Со своим взводом он ехал в вагоне-теплушке, который прохудился, и со всех сторон сквозило; раньше, с неделю назад, вагон использовался для перевозки скота из Туркестана. От разбитого копытами пола наносило запахом мочи и помёта, однако солдаты не жаловались на неудобства, потому что было много соломы, и в ней можно день и ночь напролёт спать или просто смотреть в потолок, в щелях которого виднелось небо. Василий подолгу смотрел в проём раздвижных дверей на убегающие к востоку равнинные сибирские земли, разглядывал на станциях разношёрстный народ; в его душе было тревожно, но в тоже время ясно и чисто, каким ясным и чистым было всё время пути бесконечное небо бесконечной России.

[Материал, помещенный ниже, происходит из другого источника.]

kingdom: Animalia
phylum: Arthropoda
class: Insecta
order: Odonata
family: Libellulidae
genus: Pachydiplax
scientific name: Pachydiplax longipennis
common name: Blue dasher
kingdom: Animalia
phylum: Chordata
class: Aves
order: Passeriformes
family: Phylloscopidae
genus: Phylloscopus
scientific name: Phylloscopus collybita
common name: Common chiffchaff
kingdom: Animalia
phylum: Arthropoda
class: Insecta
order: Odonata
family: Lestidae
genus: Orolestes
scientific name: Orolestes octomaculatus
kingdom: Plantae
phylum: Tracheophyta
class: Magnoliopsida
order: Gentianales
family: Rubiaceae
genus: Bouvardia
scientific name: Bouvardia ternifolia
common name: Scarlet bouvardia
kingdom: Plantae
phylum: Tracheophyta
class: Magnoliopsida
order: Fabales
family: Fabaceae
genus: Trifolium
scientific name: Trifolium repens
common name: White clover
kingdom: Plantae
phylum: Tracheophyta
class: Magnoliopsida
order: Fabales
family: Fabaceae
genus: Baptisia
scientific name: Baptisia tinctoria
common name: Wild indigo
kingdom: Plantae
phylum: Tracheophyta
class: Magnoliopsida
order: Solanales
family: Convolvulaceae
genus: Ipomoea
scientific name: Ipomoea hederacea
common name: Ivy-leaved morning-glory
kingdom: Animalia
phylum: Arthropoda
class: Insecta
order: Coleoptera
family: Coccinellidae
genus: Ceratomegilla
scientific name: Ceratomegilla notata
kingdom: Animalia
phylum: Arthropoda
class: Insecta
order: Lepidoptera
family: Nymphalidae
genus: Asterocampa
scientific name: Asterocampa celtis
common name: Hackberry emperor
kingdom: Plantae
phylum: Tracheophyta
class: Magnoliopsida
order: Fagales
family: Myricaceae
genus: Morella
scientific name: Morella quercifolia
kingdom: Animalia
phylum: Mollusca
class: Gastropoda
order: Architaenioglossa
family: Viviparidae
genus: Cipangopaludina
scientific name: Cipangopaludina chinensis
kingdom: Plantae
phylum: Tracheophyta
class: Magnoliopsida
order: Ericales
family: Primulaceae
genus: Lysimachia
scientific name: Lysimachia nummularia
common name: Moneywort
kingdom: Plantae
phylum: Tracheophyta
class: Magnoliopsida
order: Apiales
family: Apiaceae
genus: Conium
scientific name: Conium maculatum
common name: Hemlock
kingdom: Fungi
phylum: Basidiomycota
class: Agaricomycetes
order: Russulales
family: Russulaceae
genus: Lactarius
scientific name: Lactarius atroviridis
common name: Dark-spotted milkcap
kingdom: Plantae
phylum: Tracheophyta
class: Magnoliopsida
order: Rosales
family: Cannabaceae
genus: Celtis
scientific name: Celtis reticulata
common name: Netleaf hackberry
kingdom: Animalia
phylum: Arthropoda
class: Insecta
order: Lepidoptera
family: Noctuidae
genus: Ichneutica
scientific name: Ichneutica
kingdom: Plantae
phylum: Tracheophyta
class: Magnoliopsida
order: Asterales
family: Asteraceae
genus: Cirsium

Прислушивался к разговорам солдат:

— Наперчим одно место растреклятому австрийцу или немцу. Добраться бы, мужики!

— Доберёшься, доберёшься, Аника-воин!..

На станциях, больших железнодорожных узлах с подходом военного эшелона собирался пёстрый возбуждённый народ. Восторженные люди, большей частью дамы, институтки и гимназистки, забрасывали солдат цветами — скорее, отцветками осени, — навешивали на них гирлянды из мишуры, одаривали немудрёной снедью, тёплыми вещами, иконками, лезли с поцелуями и рукопожатиями. Скандировали или порознь выкрикивали:

— Слава русскому воинству!

— Бо-о-о-же, царя-а-а-а храни-и-и-и!..

— Скажи, Россия-матушка, новое слово святости всему погрязшему во грехах миру! Положи на лопатки германское начало! — учёно и замысловато говорили одни.